Hello, my name is***** and I have over 20 years of experience as a veterinarian. I am sorry to hear that your pup has eaten some garlic.
Onions and garlic can be toxic for dogs because they cannot digest them properly leading to nausea, vomiting, abdominal pain and cramping, red blood cell damage, anemia and secondary organ damage.
The toxicity is dose dependent however. That means that a dog must eat a certain amount of onions or garlic per pound of body weight to see signs of toxicity. They must eat 0.5% of their body weight of onions in order to see toxic effects. In a 20 pound dog that is 0.1 pounds (20lbs X 0.005 = 0.1) or 1.6 ounces (16 ounces X 0.1 = 1.6 ounces) of onions.
Garlic is more toxic then onions as it has more concentrated toxins. But the toxic amount is variable between different cloves of garlic, so all we can say is we know that if he ate more than 1.6 ounces of garlic it will likely cause symptoms of toxicity.

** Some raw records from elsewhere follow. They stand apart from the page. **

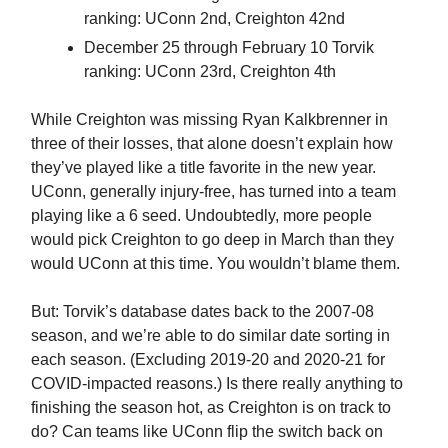
ranking: UConn 2nd, Creighton 42nd
December 25 through February 10 Torvik
ranking: UConn 23rd, Creighton 4th
While Creighton was missing Ryan Kalkbrenner in
three of their losses, that alone doesn’t explain how
they’ve played like a title favorite in the new year.
UConn, generally injury-free, has turned into a team
playing like a 6 seed. Undoubtedly, more people
would pick Creighton to go deep in March than they
would UConn at this time. You wouldn’t blame them.
But: Torvik’s database dates back to the 2007-08
season, and we’re able to do similar date sorting in
each season. (Excluding 2019-20 and 2020-21 for
COVID-impacted reasons.) Is there really anything to
finishing the season hot, as Creighton is on track to
do? Can teams like UConn flip the switch back on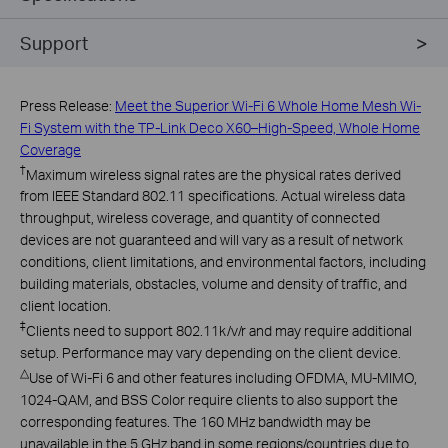
Support
Press Release:
Meet the Superior Wi-Fi 6 Whole Home Mesh Wi-
Fi System with the TP-Link Deco X60–High-Speed, Whole Home
Coverage
†
Maximum wireless signal rates are the physical rates derived
from IEEE Standard 802.11 specifications. Actual wireless data
throughput, wireless coverage, and quantity of connected
devices are not guaranteed and will vary as a result of network
conditions, client limitations, and environmental factors, including
building materials, obstacles, volume and density of traffic, and
client location.
‡
Clients need to support 802.11k/v/r and may require additional
setup. Performance may vary depending on the client device.
△
Use of Wi-Fi 6 and other features including OFDMA, MU-MIMO,
1024-QAM, and BSS Color require clients to also support the
corresponding features. The 160 MHz bandwidth may be
unavailable in the 5 GHz band in some regions/countries due to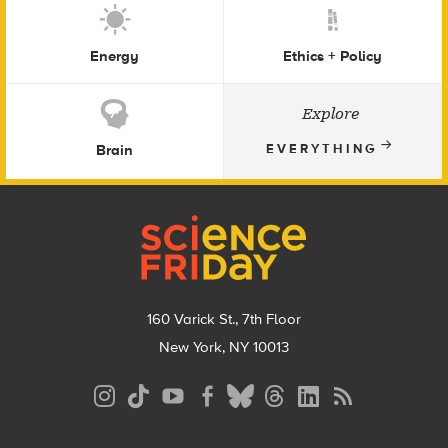
Energy
Ethics + Policy
Explore
Brain
EVERYTHING
Footer
160 Varick St., 7th Floor
New York, NY 10013
Social
Media
Menu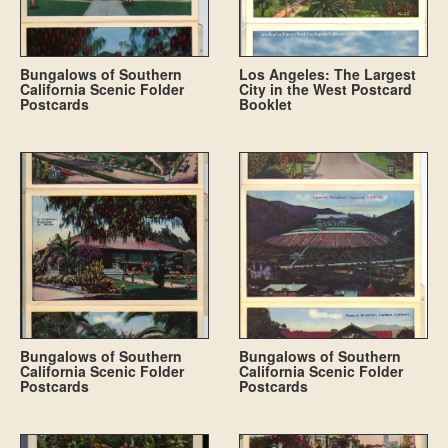
Bungalows of Southern
Los Angeles: The Largest
California Scenic Folder
City in the West Postcard
Postcards
Booklet
Bungalows of Southern
Bungalows of Southern
California Scenic Folder
California Scenic Folder
Postcards
Postcards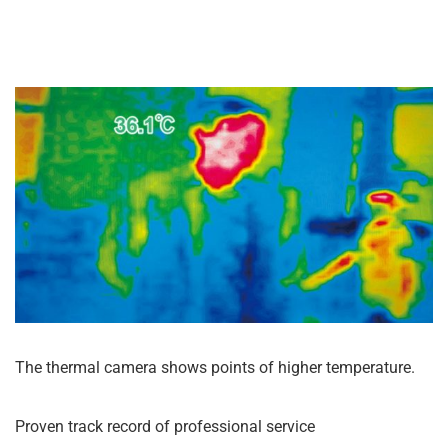
The thermal camera shows points of higher temperature.
Proven track record of professional service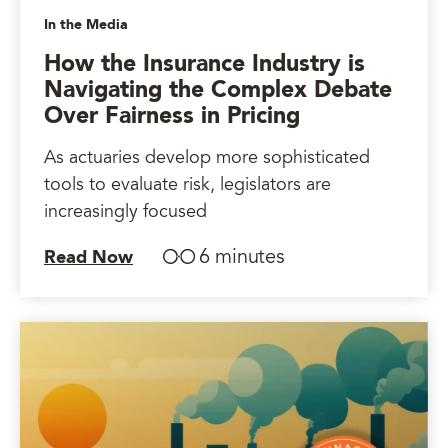
In the Media
How the Insurance Industry is
Navigating the Complex Debate
Over Fairness in Pricing
As actuaries develop more sophisticated
tools to evaluate risk, legislators are
increasingly focused
6 minutes
Read Now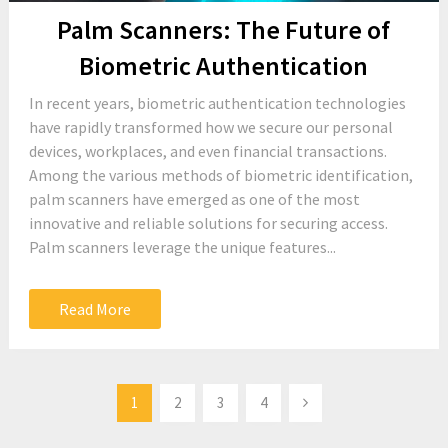
Palm Scanners: The Future of
Biometric Authentication
In recent years, biometric authentication technologies
have rapidly transformed how we secure our personal
devices, workplaces, and even financial transactions.
Among the various methods of biometric identification,
palm scanners have emerged as one of the most
innovative and reliable solutions for securing access.
Palm scanners leverage the unique features...
Read More
Posts
1
2
3
4
pagination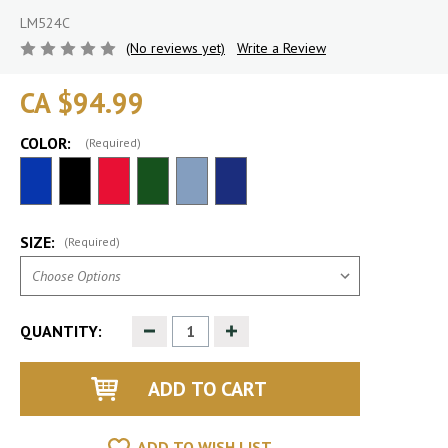
LM524C
(No reviews yet)
Write a Review
CA $94.99
COLOR:
(Required)
SIZE:
(Required)
Decrease
Increase
QUANTITY:
Quantity
Quantity
of
of
undefined
undefined
ADD TO WISH LIST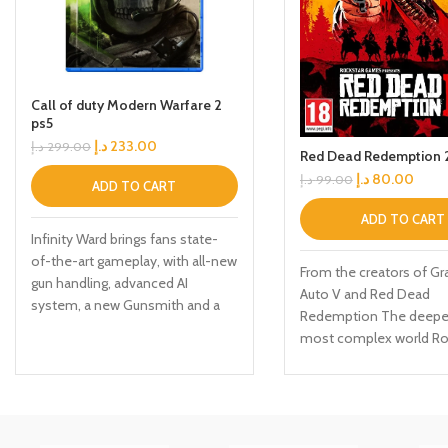
Call of duty Modern Warfare 2
ps5
د.إ
233.00
د.إ
299.00
Red Dead Redemption 2
د.إ
80.00
د.إ
99.00
ADD TO CART
ADD TO CART
Infinity Ward brings fans state-
of-the-art gameplay, with all-new
From the creators of Gr
gun handling, advanced AI
Auto V and Red Dead
system, a new Gunsmith and a
Redemption The deepe
suite of other gameplay and
most complex world Ro
graphical innovations that
Games has ever create
elevate the franchise to new
a huge range of 19th cen
heights. Modern Warfare: II will
American landscapes Pl
launch with a globe-trotting
Arthur Morgan, lead enfo
single-player campaign,
the notorious Van der L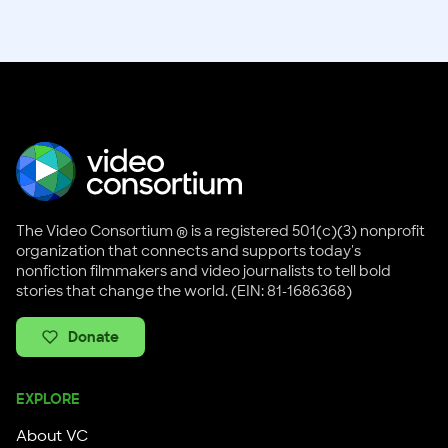
The Video Consortium ® is a registered 501(c)(3) nonprofit
organization that connects and supports today's
nonfiction filmmakers and video journalists to tell bold
stories that change the world. (EIN: 81-1686368)
Donate
EXPLORE
About VC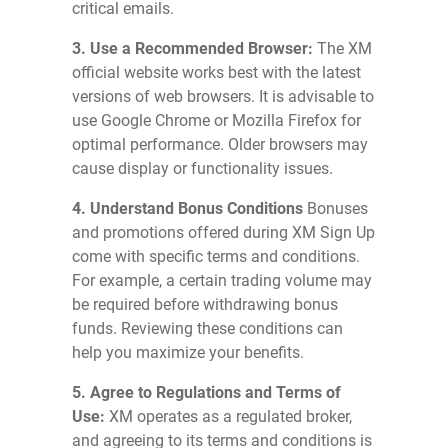
critical emails.
3. Use a Recommended Browser:
The XM
official website works best with the latest
versions of web browsers. It is advisable to
use Google Chrome or Mozilla Firefox for
optimal performance. Older browsers may
cause display or functionality issues.
4. Understand Bonus Conditions
Bonuses
and promotions offered during XM Sign Up
come with specific terms and conditions.
For example, a certain trading volume may
be required before withdrawing bonus
funds. Reviewing these conditions can
help you maximize your benefits.
5. Agree to Regulations and Terms of
Use:
XM operates as a regulated broker,
and agreeing to its terms and conditions is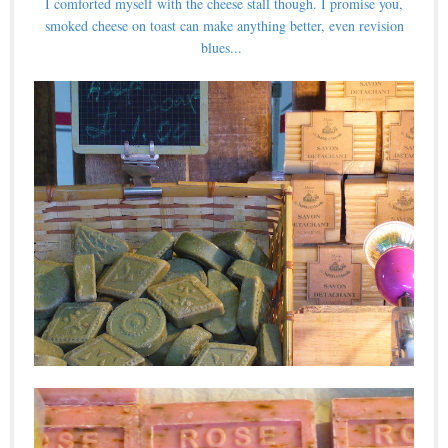
I comforted myself with the cheese stall though. I promise you,
smoked cheese on toast can make anything better, even revision
blues...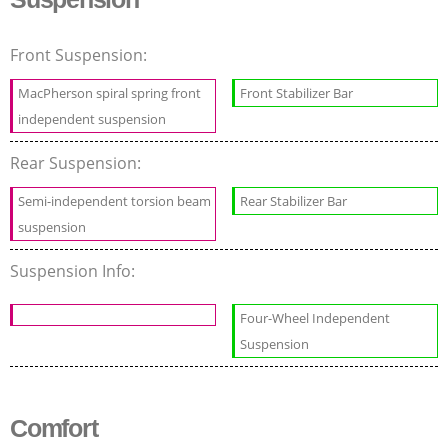
Front Suspension:
MacPherson spiral spring front
Front Stabilizer Bar
independent suspension
Rear Suspension:
Semi-independent torsion beam
Rear Stabilizer Bar
suspension
Suspension Info:
Four-Wheel Independent
Suspension
Comfort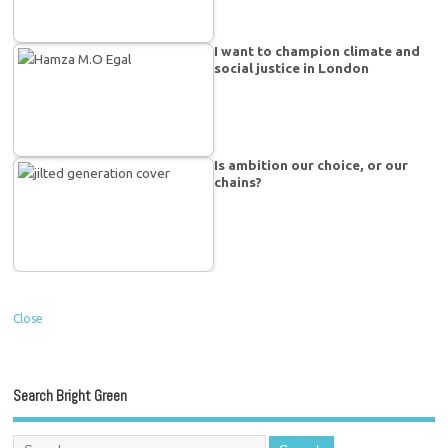
I want to champion climate and
social justice in London
Is ambition our choice, or our
chains?
Close
Search Bright Green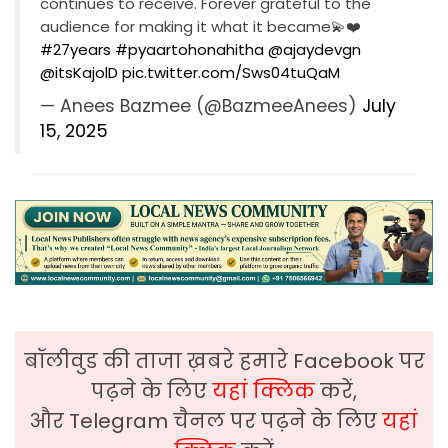
continues to receive. Forever grateful to the
audience for making it what it became💫❤️
#27years
#pyaartohonahitha
@ajaydevgn
@itsKajolD
pic.twitter.com/Sws04tuQaM
— Anees Bazmee (@BazmeeAnees)
July
15, 2025
बॉलीवुड की ताजा ख़बरे हमारे Facebook पर
पढ़ने के लिए
यहां क्लिक
करें,
और Telegram चैनल पर पढ़ने के लिए
यहां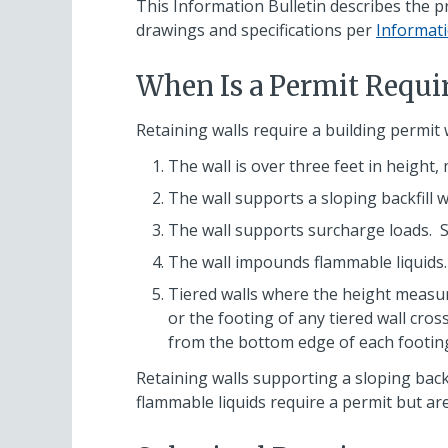
This Information Bulletin describes the pr
drawings and specifications per
Informati
When Is a Permit Requi
Retaining walls require a building permit 
The wall is over three feet in height,
The wall supports a sloping backfill w
The wall supports surcharge loads. Su
The wall impounds flammable liquids.
Tiered walls where the height measured
or the footing of any tiered wall cros
from the bottom edge of each footing’s
Retaining walls supporting a sloping backf
flammable liquids require a permit but are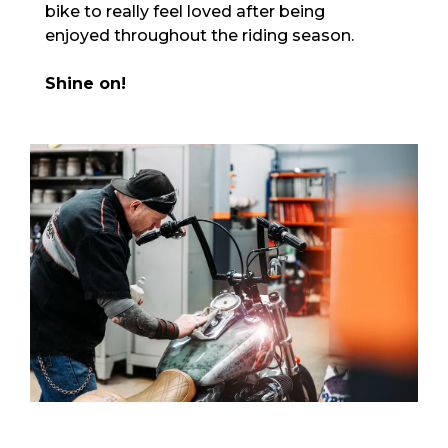
bike to really feel loved after being
enjoyed throughout the riding season.
Shine on!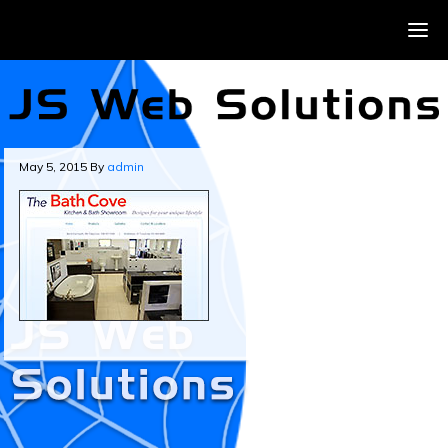
May 5, 2015
By
admin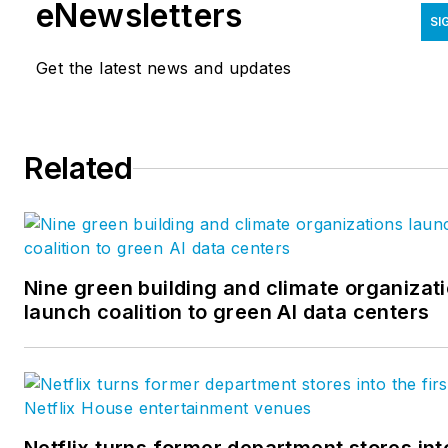
eNewsletters
SI
Get the latest news and updates
Related
Nine green building and climate organizat
launch coalition to green AI data centers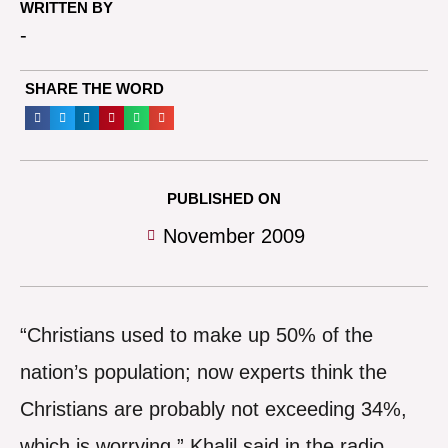
WRITTEN BY
-
SHARE THE WORD
PUBLISHED ON
November 2009
“Christians used to make up 50% of the
nation’s population; now experts think the
Christians are probably not exceeding 34%,
which is worrying,” Khalil said in the radio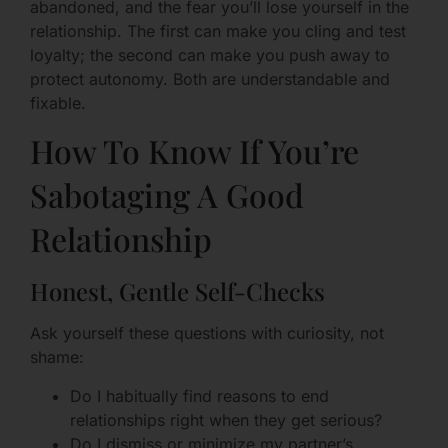
abandoned, and the fear you’ll lose yourself in the
relationship. The first can make you cling and test
loyalty; the second can make you push away to
protect autonomy. Both are understandable and
fixable.
How To Know If You’re
Sabotaging A Good
Relationship
Honest, Gentle Self-Checks
Ask yourself these questions with curiosity, not
shame:
Do I habitually find reasons to end
relationships right when they get serious?
Do I dismiss or minimize my partner’s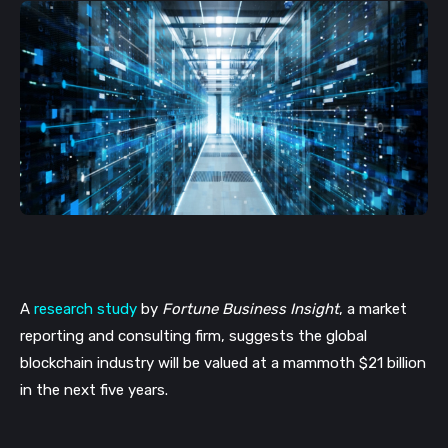
A 
research study
 by 
Fortune Business Insight
, a market 
reporting and consulting firm, suggests the global 
blockchain industry will be valued at a mammoth $21 billion 
in the next five years. 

Do you think that he ingested that amount of garlic?
Activated charcoal will bind drug or chemical toxins, but it must be given within a period of time in order to work. If you want to give it a try he will need 1 GRAM per pound of body weight or 20 GRAMS (not milligrams). If it has been more than 18-24 hours it is likely too late to give activated charcoal.
It can take several days (2-5 days) or in some cases as long as a week to see symptoms. Symptoms range from vomiting and diarrhea to severe abdominal pain, lethargy, icterus (yellow gums and skin, and whites of his eyes), panting, difficulty breathing, fast heart rate and weakness, possibly progressing to death if he isn't treated.
Once clinical signs develop, supportive care including intravenous fluids (to keep him hydrated) and oxygen therapy are the main forms of treatment. Some dogs may require a blood transfusion if their red blood cells are damaged enough.
The outlook for onion toxicity is good with early treatment but “guarded” in severe cases or in dogs that are not treated by a veterinarian.
If he seems apparently normal still tonight then I would plan on having him seen tomorrow by his veterinarian for an examination and some blood tests, and possibly retesting in a few days if he seems ok tomorrow. We do need to keep a close eye for several days before we can be sure he will be OK.
Please let me know if you have any further questions.